I’ve always been one for reflecting on events in my life, thankfully these days I manage to avoid the negative, confidence sapping reflection that fuelled my period of deep depression. Nowadays I look for the postive things in my life and celebrate even the minor achievements no matter how insignificant. Until last week I counted performing home haemo-dialysis as my most significant achievement for many years largely because I and many others, including the nurses who trained me, thought it was beyond me.
So what happened last week? Well like everyone, there are good things happening in my life as well as the not so good – you know those irritating little things that feel like an itch you just can’t scratch. Last week those good things outweighed the bad. Audrey and I attended the opening ceremony of the Westfield Health British Transplant Games last Thursday and we met up with some of the virtual friends from Twitter and Facebook that I’ve gained since becoming involved in GMKIN. Everyone of those virtual friends was just as friendly, caring and generous as I expected and Audrey and I had a lovely day in the sunshine in Bolton surrounded by new friends and hundreds of amazing athletes from Addenbrookes to Australia.
As the day wore on and the athletes parade began, I slipped into a period of reflection, a sort of semi-concious pause for thought. I began to realise just how far I’d come in the few months since I became involved with GMKIN and started to engage with fellow CKD patients, which in turn made me realise that my GMKIN involvement is a significant personal achievement to rival home haemo-dialysis. The parade continued and I became lost in the celebratory atmosphere until the arrival of one special team. I was dragged back to reality by the entrance of the Donor Families Team, not because I thought they shouldn’t be there rather I was just surprised to see them. My personal reflection had made me forget the very reason I was standing there in Bolton, an organ donation.
The arrival of the Donor Families Team had me full of admiration for these people who not only had thought of others as their loved ones died but continued to provide support to the transplant community. They had even bought a diamond to be raffled to raise funds for the Transplant Games! I’ve never forgotten the fact that I owe my life to an organ donor but have always struggled to express my appreciation, never really finding the words to voice my gratitude, always feeling those words would never sufficiently compensate their family for their loss. I still can’t find those words but hope they know that I admire them as much as I admire the people who choose to donate their organs. This blog is dedicated to my donor, all donors and their families.
I sent your post to my sisterAlisin because I wouldn’t have been able to describe your sentiments. Your post was so descriptive I could picture the scene. I can’t understand the feeling of being given an organ that enables (hopefully) a new life and what deep feelings that brings to the surface. The indebtedness is immense. So it is understandable you felt over-whelmed when the donor families paraded. Accept the gift, which I know you have already, but seeing them gave you a jolt,. But you have done your best to look after the gift given to you, and will always do.
It was a touching piece of writing Rob x
Thanks Lindsay. It was such a good day despite the abruptness of my realisation. One day I’ll blog about the circumstances beyond my control that prevented me from contacting the donor family after my transplant.

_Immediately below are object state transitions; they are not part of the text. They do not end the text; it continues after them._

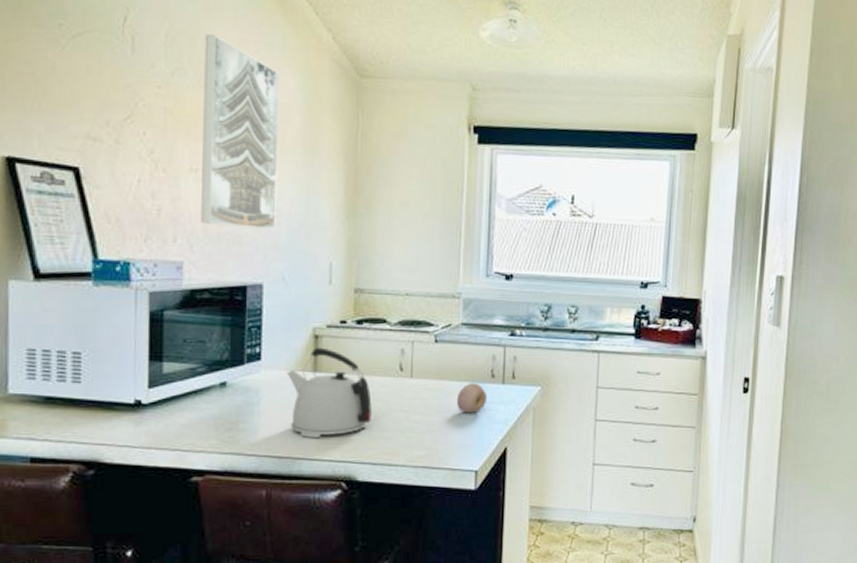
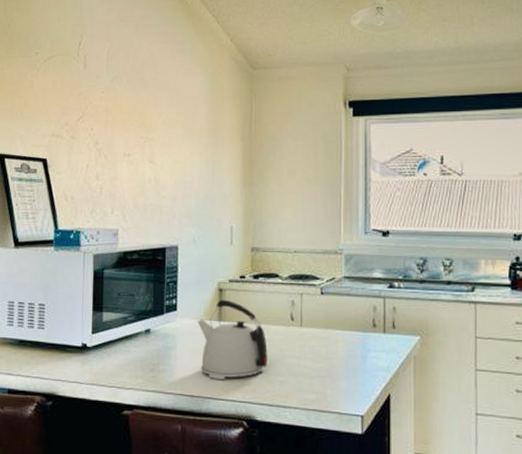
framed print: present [201,34,279,230] -> none [132,47,190,200]
fruit: present [456,383,488,414] -> none [341,332,370,361]

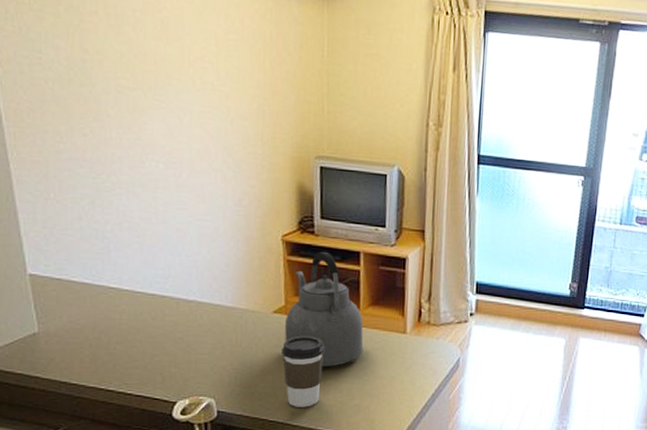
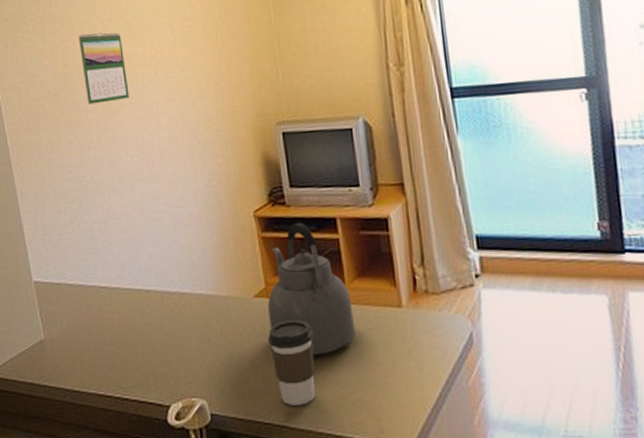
calendar: none [102,19,160,102] -> present [78,32,129,105]

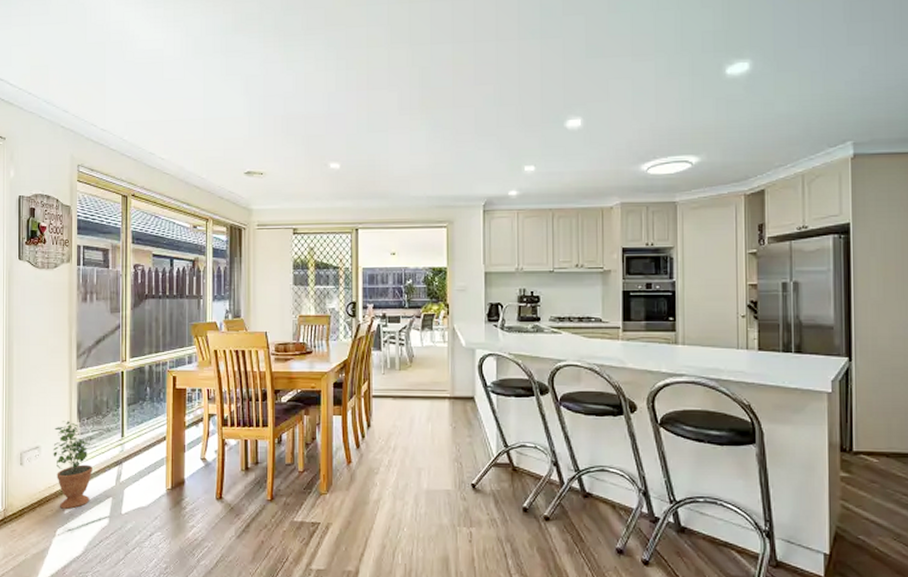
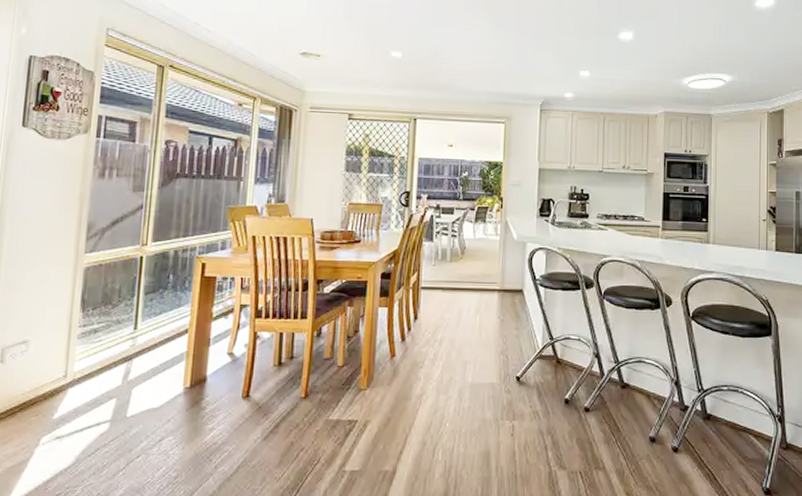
potted plant: present [53,421,92,509] -> none [45,311,95,413]

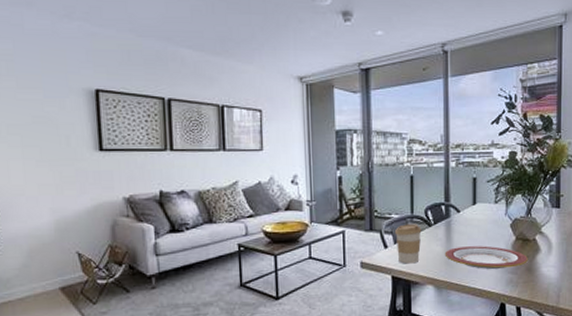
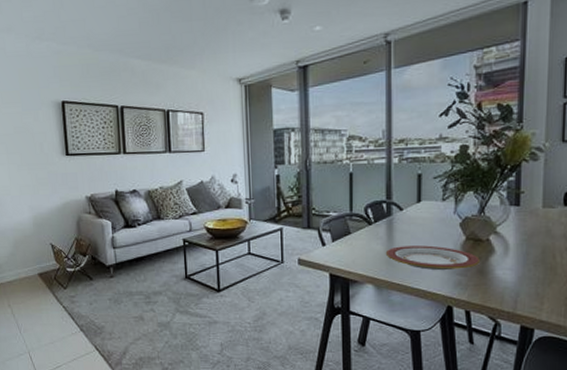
coffee cup: present [395,224,422,264] -> none [333,222,361,262]

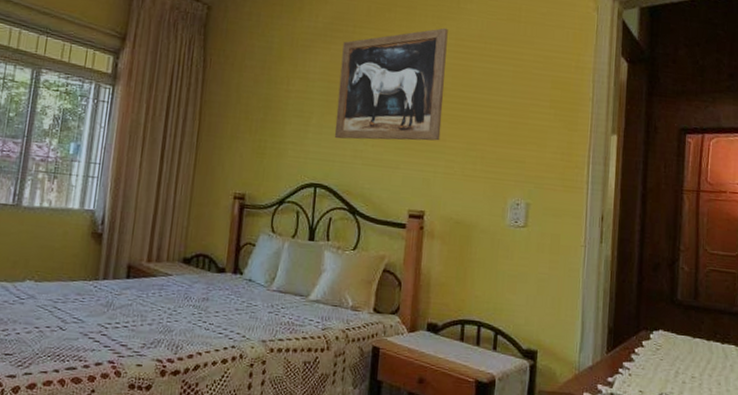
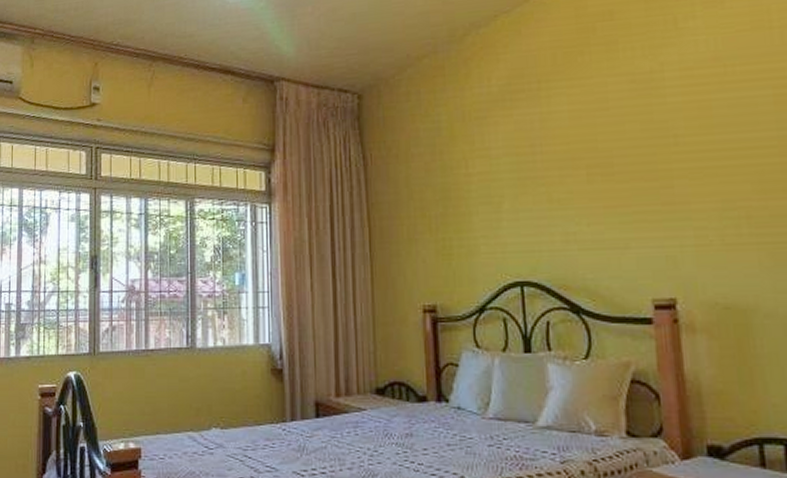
wall art: present [334,27,448,141] -> none [528,58,681,223]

As your good self Rob, seeing this group parading really shocked and surprised me. In my youth I competed in the Transplant Games and can never remember going to an Opening Ceremony. I am not even sure we had them as we always travelled to the events on the Friday so maybe it is that we just missed it. Getting back to Bolton, as I stood there with my family and you too, I saw the Donor Families Network walk past and I could not help but be moved by them, it brought a tear to my eye. Probably due to the fact that without these good people and their deceased loved ones, I would, quite possibly, not be writing this now. Having had three Transplants already and awaiting my fourth, it really touched me seeing them there. I had heard of the group before, more than likely through this group or one of the many others, but to see them, up close and personal is another matter. Yes they only represented a tiny fraction of the families but they were t here and wanting to be involved in our struggle.
Thank goodness there are people like the Donor Family Network, such selflessness and care for others.